Evaluation on GUI Knowledge Benchmark

  1. Download the images and annotations for the Knowledge Bench from the official repository. Follow the official instructions to draw the GUI actions, and save the annotated images to DS_PATH/AnnotateImage.

  2. Install the dependencies required by the qwen model.

pip install qwen_agent
pip install qwen_vl_utils
  1. Fill in your information in the run_gui_kb.sh, including MODEL_PATH, DS_PATH, SAVE_PATH and EVAL_TYPE.

  2. Run the evaluation.

cd Mobile-Agent-v3.5/grounding_and_kb
sh run_gui_kb.sh

Evaluation on Web Benchmark

Install Dependencies

python -m venv .venv
source .venv/bin/activate
pip install -r requirements.txt
playwright install chromium

Configure Environment Variables

# Model API keys (required)
export API_KEY="sk-xxx"          # Agent model API
export OMNI_API_KEY=""
export EVAL_API_KEY="sk-xxx"               # Evaluation model API

Benchmark task

  • WebArena/VisualWebArena: Start the corresponding environment services in advance (configure ports per the official docs).
  • Port mapping: Ports are preset in the code (see visualwebarena_url_map / webarena_url_map).
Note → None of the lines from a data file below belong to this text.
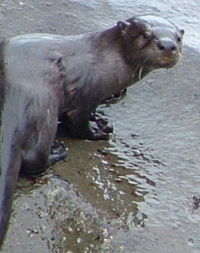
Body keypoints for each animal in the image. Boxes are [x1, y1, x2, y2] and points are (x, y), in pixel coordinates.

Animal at [0, 15, 184, 245]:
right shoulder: (88, 94)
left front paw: (100, 119)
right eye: (146, 34)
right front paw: (98, 132)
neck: (108, 59)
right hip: (43, 105)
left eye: (178, 38)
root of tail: (11, 92)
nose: (168, 46)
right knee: (35, 158)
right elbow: (79, 124)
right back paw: (57, 152)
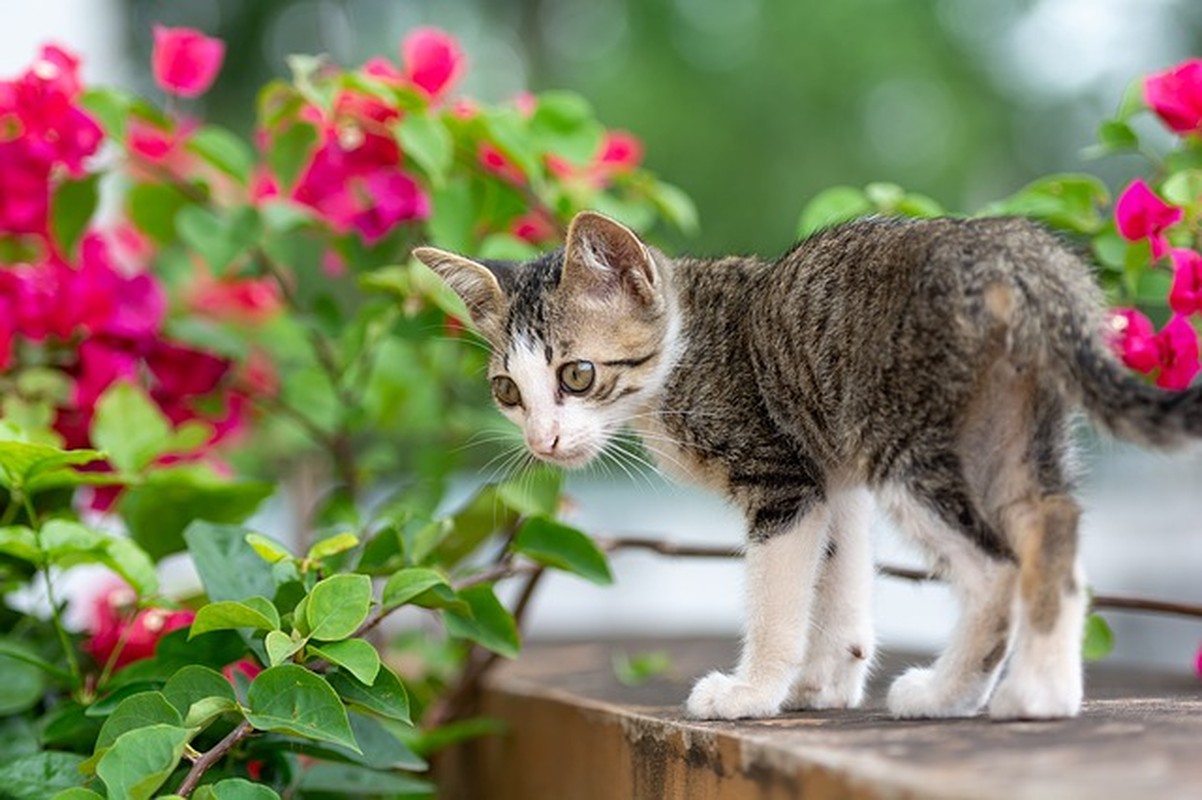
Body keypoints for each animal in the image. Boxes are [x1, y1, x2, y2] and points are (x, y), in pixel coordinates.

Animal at [415, 209, 1202, 720]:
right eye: (508, 392)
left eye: (577, 375)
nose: (543, 440)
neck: (685, 349)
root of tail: (1009, 245)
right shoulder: (831, 470)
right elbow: (842, 575)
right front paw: (824, 683)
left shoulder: (782, 480)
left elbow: (778, 598)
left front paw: (752, 693)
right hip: (1008, 428)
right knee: (1051, 525)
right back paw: (1041, 694)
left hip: (905, 440)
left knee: (998, 569)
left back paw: (948, 694)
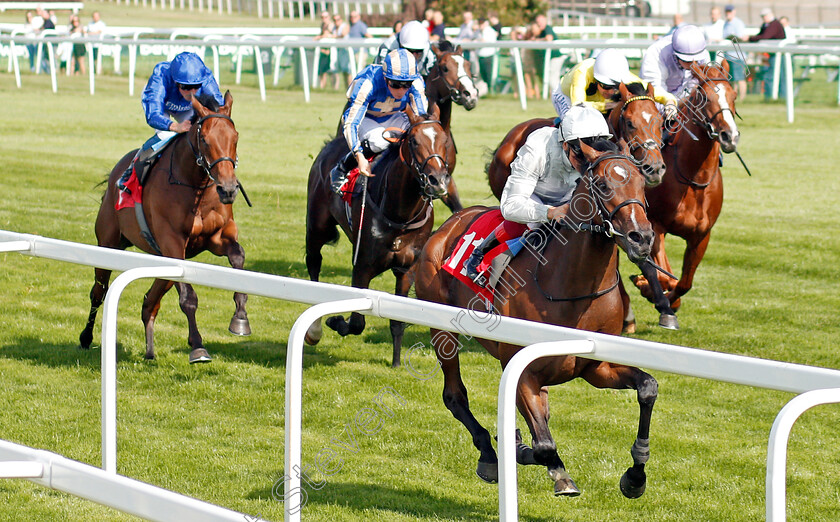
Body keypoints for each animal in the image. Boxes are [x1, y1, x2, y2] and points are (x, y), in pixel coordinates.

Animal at [77, 92, 249, 362]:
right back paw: (86, 337)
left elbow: (238, 256)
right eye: (205, 139)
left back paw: (149, 348)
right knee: (99, 291)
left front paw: (240, 317)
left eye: (235, 137)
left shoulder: (216, 238)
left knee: (150, 301)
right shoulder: (173, 243)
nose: (228, 189)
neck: (195, 186)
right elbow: (188, 298)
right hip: (108, 243)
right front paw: (198, 346)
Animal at [304, 104, 450, 366]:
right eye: (414, 141)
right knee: (313, 265)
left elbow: (397, 321)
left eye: (444, 140)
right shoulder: (362, 265)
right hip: (316, 228)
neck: (400, 215)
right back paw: (314, 330)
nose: (438, 182)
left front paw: (396, 362)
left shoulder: (407, 270)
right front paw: (336, 320)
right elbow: (357, 322)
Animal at [416, 139, 660, 496]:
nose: (641, 238)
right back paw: (489, 455)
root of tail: (450, 223)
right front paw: (523, 450)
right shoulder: (522, 369)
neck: (572, 288)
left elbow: (647, 387)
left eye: (642, 183)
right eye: (602, 185)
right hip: (441, 330)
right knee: (454, 395)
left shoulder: (596, 367)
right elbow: (543, 445)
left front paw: (636, 476)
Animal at [624, 59, 740, 328]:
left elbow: (685, 282)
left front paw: (669, 303)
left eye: (734, 96)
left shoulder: (701, 236)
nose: (730, 136)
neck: (693, 180)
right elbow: (664, 274)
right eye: (705, 98)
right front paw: (649, 289)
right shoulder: (655, 227)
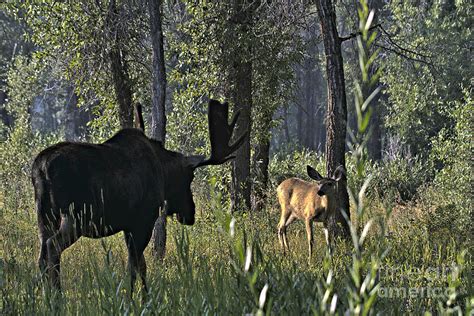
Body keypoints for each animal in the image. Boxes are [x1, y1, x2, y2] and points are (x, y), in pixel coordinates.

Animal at [31, 99, 246, 294]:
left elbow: (141, 265)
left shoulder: (130, 226)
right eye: (189, 177)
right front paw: (133, 300)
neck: (163, 169)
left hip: (45, 216)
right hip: (76, 217)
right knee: (53, 247)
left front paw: (146, 297)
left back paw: (42, 297)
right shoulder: (143, 221)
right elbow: (134, 266)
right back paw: (57, 296)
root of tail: (40, 169)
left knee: (42, 256)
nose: (190, 213)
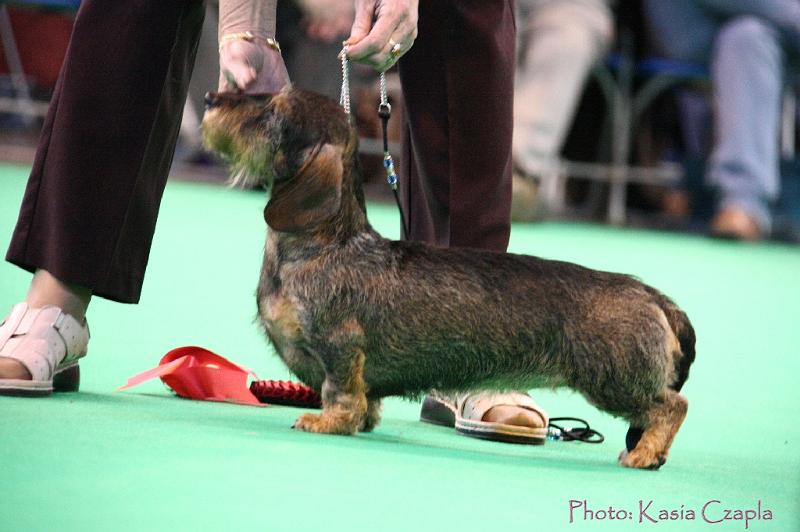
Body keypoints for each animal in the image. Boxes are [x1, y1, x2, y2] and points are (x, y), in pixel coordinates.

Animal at [203, 87, 696, 470]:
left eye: (274, 112)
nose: (210, 97)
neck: (327, 244)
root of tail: (654, 295)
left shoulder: (340, 346)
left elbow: (340, 392)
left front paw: (328, 422)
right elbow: (366, 398)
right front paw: (363, 420)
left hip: (613, 377)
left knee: (671, 406)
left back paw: (644, 453)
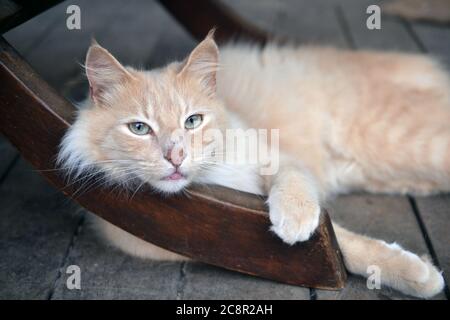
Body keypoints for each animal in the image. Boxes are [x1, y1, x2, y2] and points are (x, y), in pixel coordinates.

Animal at [58, 31, 448, 298]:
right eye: (139, 128)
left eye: (193, 121)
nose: (176, 156)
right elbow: (342, 245)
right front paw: (419, 274)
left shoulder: (278, 158)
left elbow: (301, 196)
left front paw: (294, 219)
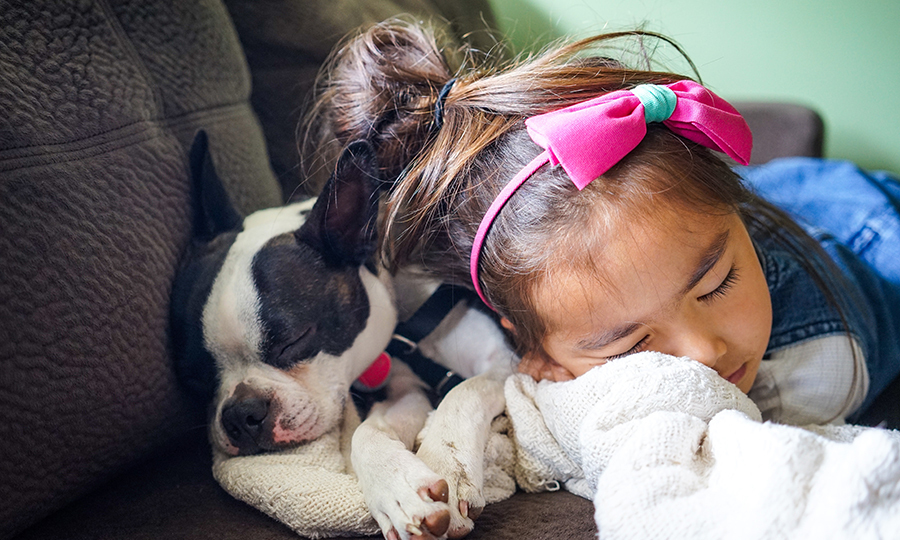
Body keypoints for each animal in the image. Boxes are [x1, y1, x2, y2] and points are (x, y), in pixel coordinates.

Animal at [171, 132, 512, 540]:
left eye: (293, 340)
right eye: (194, 378)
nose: (241, 413)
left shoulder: (506, 360)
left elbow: (465, 392)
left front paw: (447, 464)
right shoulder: (402, 387)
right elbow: (365, 432)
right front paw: (397, 490)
To change them, modify BASE_URL and the port numbers.
  • Task data: Ensure data/merged_test_raw.json exists (includes task definitions, login requirements, initial screenshots, etc.).
# WebVoyager
cd Mobile-Agent-v3.5/web_benchmark
python main_for_eval.py \
  --task "Find out which four teams the NFC North contains in the NFL on ESPN." \
  --web https://www.espn.com/ \
  --output_dir results/WebVoyager \
  --image_type file \
  --task_id "validation_WebVoyager__ESPN--41" \
  --use_css_som \
  --headless

Performance

End-to-End Online Benchmarks

Model OSWorld-Verified AndroidWorld OSWorld-MCP Mobile-World WindowsAA WebArena VisualWebArena WebVoyager Online-Mind2Web
GUI-Owl-1.5-2B-Instruct 43.5 67.9 33.0 31.3 25.8 - - - -
GUI-Owl-1.5-4B-Instruct 48.2 69.8 31.7 32.3 29.4 - - - -
GUI-Owl-1.5-8B-Instruct 52.3 69.0 41.8 41.8 31.7 45.7 39.4 69.9 41.7
GUI-Owl-1.5-8B-Thinking 52.9 71.6 38.8 33.3 35.1 46.7 40.8 78.1 48.6
GUI-Owl-1.5-32B-Instruct 56.5 69.4 47.6 46.8 44.8 - - - -
GUI-Owl-1.5-32B-Thinking 56.0 68.2 43.8 42.8 44.1 48.4 46.6 82.1 -

Grounding Benchmarks

Please refer to the technical report for detailed results on ScreenSpot-v2, ScreenSpot-Pro, OSWorld-G, MMBench-GUI, and more.

Quick Start

from transformers import Qwen3VLForConditionalGeneration, AutoProcessor

model_name = "mPLUG/GUI-Owl-1.5-8B-Instruct"
model = Qwen3VLForConditionalGeneration.from_pretrained(
    model_name, torch_dtype="auto", device_map="auto"
)
processor = AutoProcessor.from_pretrained(model_name)

messages = [
    {
        "role": "user",
        "content": [
            {"type": "image", "image": "screenshot.png"},
            {"type": "text", "text": "Click on the search bar."},
        ],
    }
]

inputs = processor.apply_chat_template(
    messages,
    tokenize=True,
    add_generation_prompt=True,
    return_dict=True,
    return_tensors="pt"
)
inputs = inputs.to(model.device)
# Inference: Generation of the output
generated_ids = model.generate(**inputs, max_new_tokens=128)
generated_ids_trimmed = [
    out_ids[len(in_ids) :] for in_ids, out_ids in zip(inputs.input_ids, generated_ids)
]
output_text = processor.batch_decode(
    generated_ids_trimmed, skip_special_tokens=True, clean_up_tokenization_spaces=False
)
print(output_text)

Citation

If you find GUI-Owl 1.5 useful in your research, please cite:

@article{xu2026mobile,
  title={Mobile-Agent-v3. 5: Multi-platform Fundamental GUI Agents},
  author={Xu, Haiyang and Zhang, Xi and Liu, Haowei and Wang, Junyang and Zhu, Zhaozai and Zhou, Shengjie and Hu, Xuhao and Gao, Feiyu and Cao, Junjie and Wang, Zihua and others},
  journal={arXiv preprint arXiv:2602.16855},
  year={2026}
}

Acknowledgments

GUI-Owl 1.5 is built upon Qwen3-VL. We thank the Qwen team for their excellent open-source foundation models.